Posted by: Bruce Einhorn on December 1, 2008
The Chabad House in Mumbai, where terrorists murdered the young rabbi, his wife and several others during last week’s attacks, is relatively new. Six years ago, the first time I spent a Shabbat in the city, there was no Chabad yet in Mumbai. There was the historic synagogue in the Fort area, down the street from the Sassoon Library, which is where I went to pray. It was an impressive old building, with a baby blue facade and a large but a bit dilapidated interior. (The Jewish community in Mumbai, the Bene Israel, had seen better days, as many people had left for Israel or elsewhere.)
On that Friday night, I was one of eight men - a problem because you need ten men to make a minyan, the quorum necessary to say kaddish and some other prayers. The situation seemed bleak, and then suddenly arrived a group of several dozen people from India’s northeast, home to a group called the Bnei Menashe that claims to be descendants from one of the Ten Lost Tribes.(The claim is not as strange as it sounds. See Hillel Halkin’s excellent book, “Across the Sabbath River: In Search of a Lost Tribe of Israel.”) They were on their way to Israel and were staying the weekend in Mumbai. Having received much of their formal Judaism education from Ashkenazim who help people claiming connections to the Jewish people through the Ten Lost Tribes, the visitors didn’t have much in common with the local Jews: The men wore white shirts, black trousers and wide-brimmed black hats, the standard uniform of haredim in Brooklyn or Jerusalem, not the secular Jews of Mumbai; the visitors also had different styles of singing some of the songs, since the Bnei Menashe had long lived in isolation and never had any connection to Jews in other parts of India. (At one point, one of the local Jews turned to me, a puzzled look on his face, looking for explanation from the American of what these newcomers were doing.) Still, our lonely group of eight men were thrilled to get the reinforcements. Our numbers bolstered, we gladly concluded the evening prayers.

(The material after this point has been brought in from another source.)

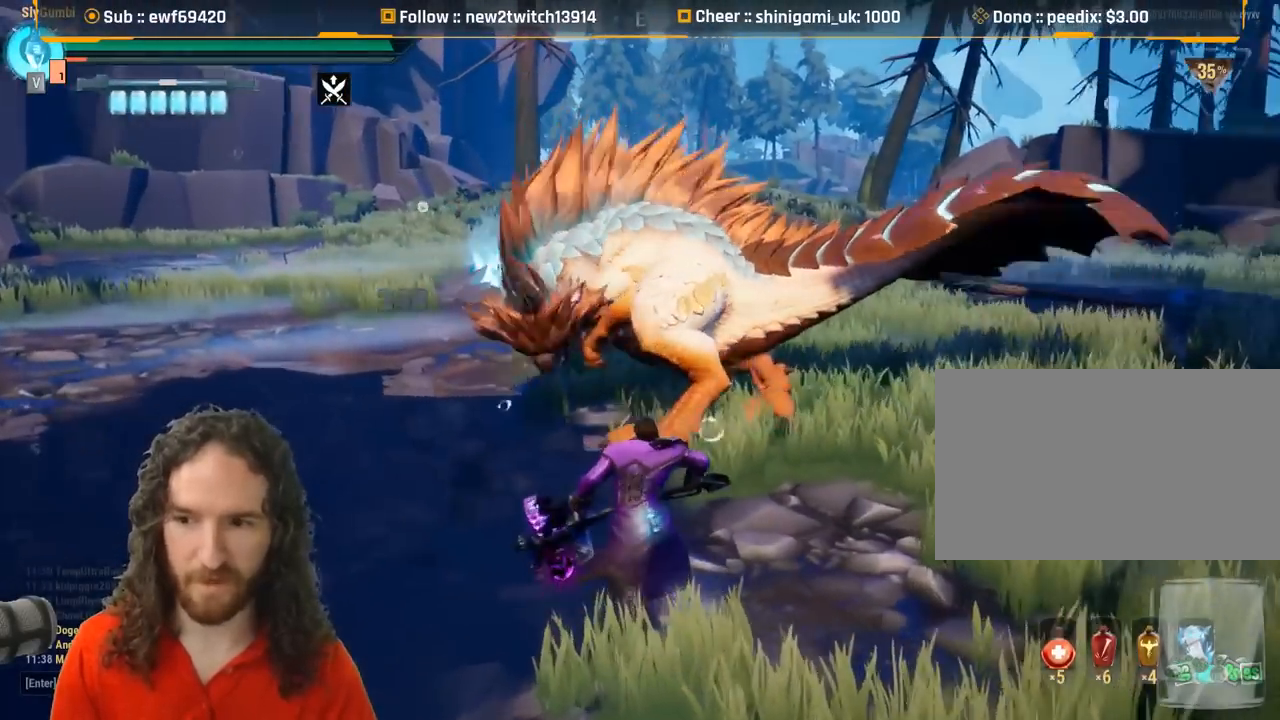
{"keys": ["w"], "mouse": [], "events": []}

Afterwards, I asked an old-timer about anti-semitism and whether a Jew wearing a kippah (yarmulke) needed to worry while walking the streets of the neighborhood. Of course not, he told me. This was Mumbai.
Last week, while the battles at the Taj and the Oberoi were still raging, reports circulated that the terrorists were singling out Americans and Britons to murder them. That seems not to have been true, according to Oberoi executive Rattan Keswani, quoted in the New York Times. But there’s no doubt the rabbi, the rebbetzin and the others in Chabad House were targeted because they were Jews. In the Times, Mumbai native and NYU professor Suketu Mehta writes, “And in the attack on the Chabad house, for the first time ever, it became dangerous to be Jewish in India.”